— Tasks to carry out —
A - In the news report on the Beslan school siege, how many corpses had been recovered by midday Saturday?
B - From the news report on the Beslan school siege, extract the passage starting with "By midday 210" and going on through "250 was probable.".
C - Write the next few sentences of the news report on the Beslan school siege, picking up after its final sentence.

— Page extract —
####################
The grim task of recovering bodies continued Saturday at the North Caucasus school where a hostage drama came to a violent end at the cost of at least 250 lives.
By midday 210 corpses had been recovered, officials said. Earlier North Ossetia's Emergency Situations Minister Boris Dzgoyev said that a death toll of at least 250 was probable.
Numerous explosive devices set by the hostage-takers in the school building in the town of Beslan in the republic of North Ossetia had to be defused before the recovery of the victims could begin.
The rescue work had to be frequently interrupted for the removal of debris and so further explosive devices could be defused.
Most of the hostages killed in Friday's bloody end to the school siege died as a result of terrorist bombs and falling debris, Russian police in North Ossetia said on Saturday.
Explosive devices packed with bolts and nails were detonated among around 1,000 hostages packed into the school sports hall, causing the roof to collapse.
Meanwhile the Russian security forces announced on Saturday that their operations were over.
"The operation was successful," said Director of the Russian Federal Security Services (FSB) in North Ossetia, Valeri Andreyev.
The death toll of terrorists, both Russian citizens and foreigners, was officially placed at over 30. An unspecified number of Russian special forces were also killed.
####################
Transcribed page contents
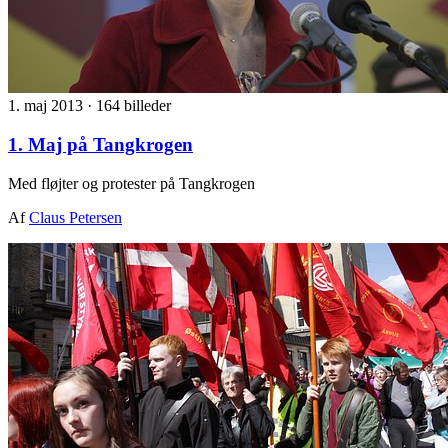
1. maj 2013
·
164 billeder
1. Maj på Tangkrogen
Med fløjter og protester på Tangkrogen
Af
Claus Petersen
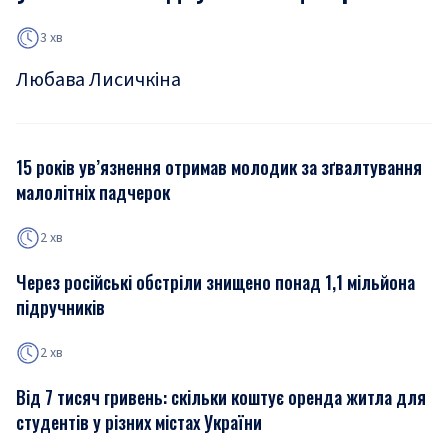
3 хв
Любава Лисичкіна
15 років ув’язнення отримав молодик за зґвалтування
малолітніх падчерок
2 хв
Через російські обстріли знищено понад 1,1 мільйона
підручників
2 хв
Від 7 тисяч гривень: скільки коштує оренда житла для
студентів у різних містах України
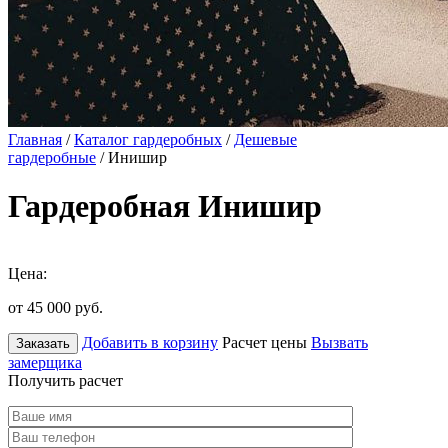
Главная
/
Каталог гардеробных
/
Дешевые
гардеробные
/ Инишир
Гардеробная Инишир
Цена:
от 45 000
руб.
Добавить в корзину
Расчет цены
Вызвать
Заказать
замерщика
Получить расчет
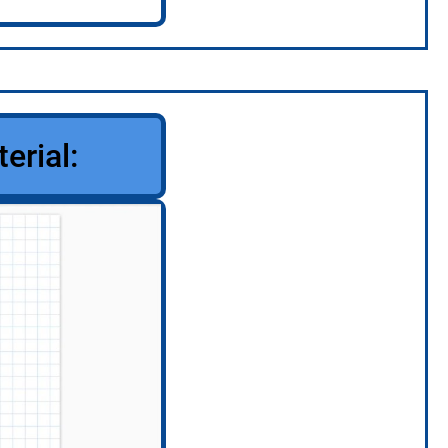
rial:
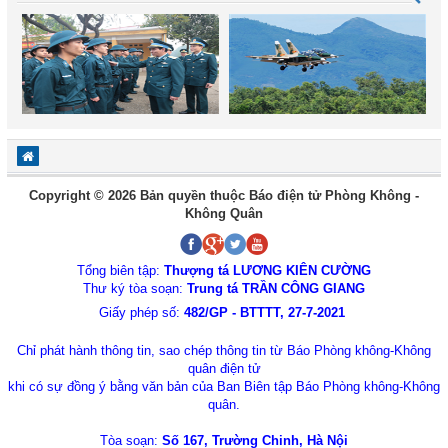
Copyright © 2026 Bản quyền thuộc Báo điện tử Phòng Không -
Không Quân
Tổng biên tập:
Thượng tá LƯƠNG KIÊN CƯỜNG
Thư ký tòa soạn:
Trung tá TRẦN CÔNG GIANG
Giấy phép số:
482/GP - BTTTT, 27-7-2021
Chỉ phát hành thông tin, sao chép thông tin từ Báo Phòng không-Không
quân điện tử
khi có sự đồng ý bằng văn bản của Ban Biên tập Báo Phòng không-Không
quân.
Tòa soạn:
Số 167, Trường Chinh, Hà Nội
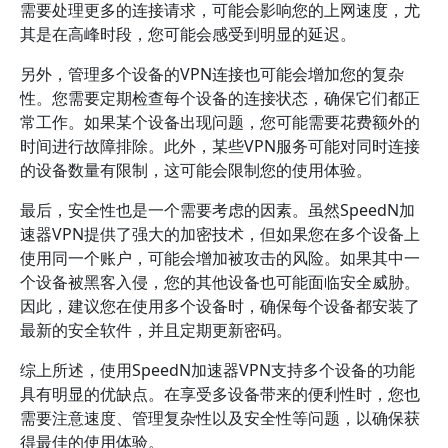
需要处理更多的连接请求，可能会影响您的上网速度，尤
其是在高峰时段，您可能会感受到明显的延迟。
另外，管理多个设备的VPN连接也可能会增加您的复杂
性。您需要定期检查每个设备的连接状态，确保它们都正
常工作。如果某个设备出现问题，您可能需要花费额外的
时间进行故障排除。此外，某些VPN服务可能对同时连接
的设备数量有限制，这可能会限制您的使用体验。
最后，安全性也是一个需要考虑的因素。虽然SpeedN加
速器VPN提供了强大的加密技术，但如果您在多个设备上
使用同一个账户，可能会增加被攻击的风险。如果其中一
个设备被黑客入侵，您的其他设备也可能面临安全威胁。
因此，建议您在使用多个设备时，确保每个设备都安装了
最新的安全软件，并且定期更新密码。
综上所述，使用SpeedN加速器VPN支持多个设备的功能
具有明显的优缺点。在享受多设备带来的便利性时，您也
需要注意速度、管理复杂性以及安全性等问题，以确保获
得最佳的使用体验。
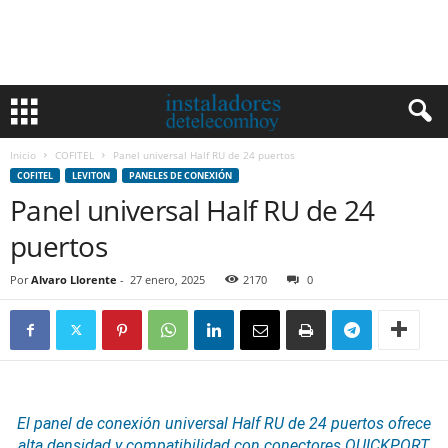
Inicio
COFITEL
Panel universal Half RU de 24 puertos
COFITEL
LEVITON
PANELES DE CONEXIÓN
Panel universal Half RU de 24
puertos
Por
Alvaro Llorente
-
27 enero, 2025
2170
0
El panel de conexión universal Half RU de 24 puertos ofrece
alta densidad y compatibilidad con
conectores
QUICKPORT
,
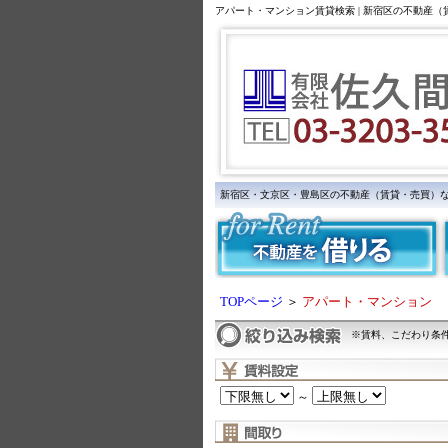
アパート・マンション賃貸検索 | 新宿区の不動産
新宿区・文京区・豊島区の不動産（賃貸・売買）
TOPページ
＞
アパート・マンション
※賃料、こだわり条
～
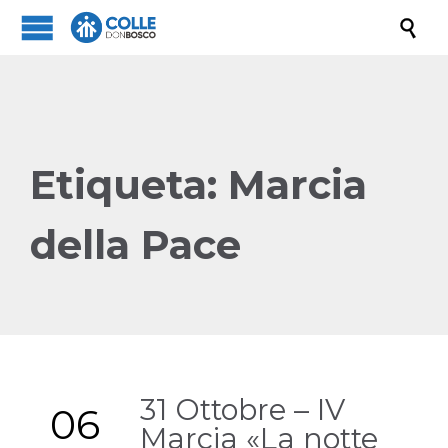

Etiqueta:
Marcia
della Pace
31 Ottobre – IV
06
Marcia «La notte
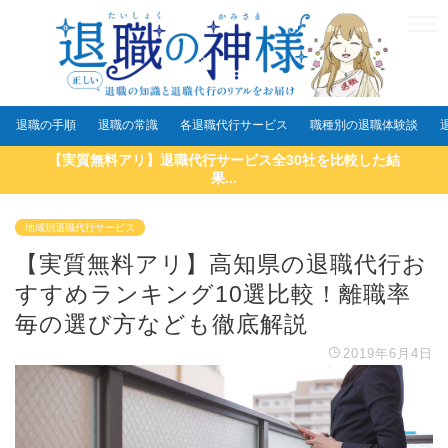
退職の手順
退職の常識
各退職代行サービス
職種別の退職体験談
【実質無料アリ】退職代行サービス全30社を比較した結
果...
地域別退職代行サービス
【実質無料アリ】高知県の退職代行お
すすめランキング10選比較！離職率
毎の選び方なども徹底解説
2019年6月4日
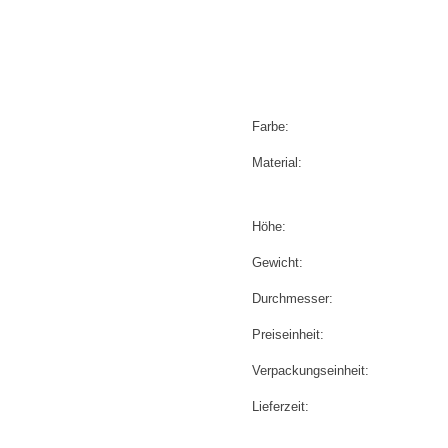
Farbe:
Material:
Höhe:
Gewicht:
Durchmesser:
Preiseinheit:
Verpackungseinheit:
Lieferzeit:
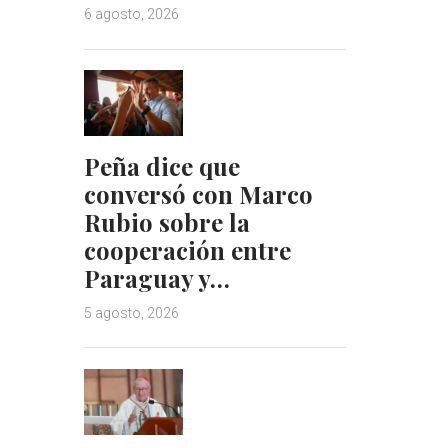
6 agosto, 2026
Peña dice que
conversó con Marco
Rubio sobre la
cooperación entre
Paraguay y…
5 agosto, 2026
####################
— Answers in order —
A - By midday, 210 corpses had been recovered.

B -
By midday 210 corpses had been recovered, officials said. Earlier North Ossetia's Emergency Situations Minister Boris Dzgoyev said that a death toll of at least 250 was probable.

C -
The end of the siege on Friday as special forces stormed the building saw 704 people wounded, including more than 200 children.
"We are operating around the clock," said a doctor at a hospital in Vladikavkaz, North Ossetia's capital.
Russian President Vladimir Putin arrived in Beslan on Saturday and went directly from the airport to a hospital where many injured hostages were being treated, before meeting North Ossetia's leadership.
Doctors and medical equipment were flown on Saturday to Beslan to help treat the wounded, government officials in Moscow said. Two planes carrying staff and emergency supplies landed in Vladikavkaz.
At least 100 seriously injured children were fighting for their lives, Russian media reported. A Moscow radio station said hospitals in the capital were also preparing to receive injured.